● **Data section**:
◆ ◆ ◆ ◆

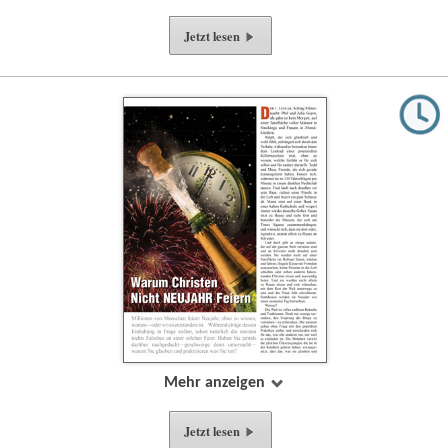
Jetzt lesen
Mehr anzeigen
Jetzt lesen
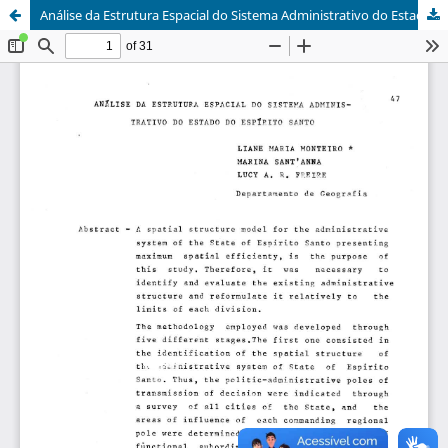
Análise da Estrutura Espacial do Sistema Administrativo do Estado do Espírito Santo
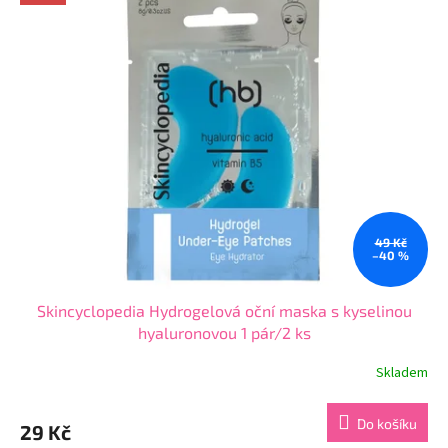
5
hvězdiček.
49 Kč
–40 %
Skincyclopedia Hydrogelová oční maska s kyselinou
hyaluronovou 1 pár/2 ks
Skladem
Průměrné
hodnocení
produktu
Do košíku
29 Kč
je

◆ ◆ ◆ ◆

● **About this task**: Output the material verbatim, skipping the images.

● **Expected answer**:
Jetzt lesen
Mehr anzeigen
Jetzt lesen
Análise da Estrutura Espacial do Sistema Administrativo do Estado do Espírito Santo
5
hvězdiček.
49 Kč
–40 %
Skincyclopedia Hydrogelová oční maska s kyselinou
hyaluronovou 1 pár/2 ks
Skladem
Průměrné
hodnocení
produktu
Do košíku
29 Kč
je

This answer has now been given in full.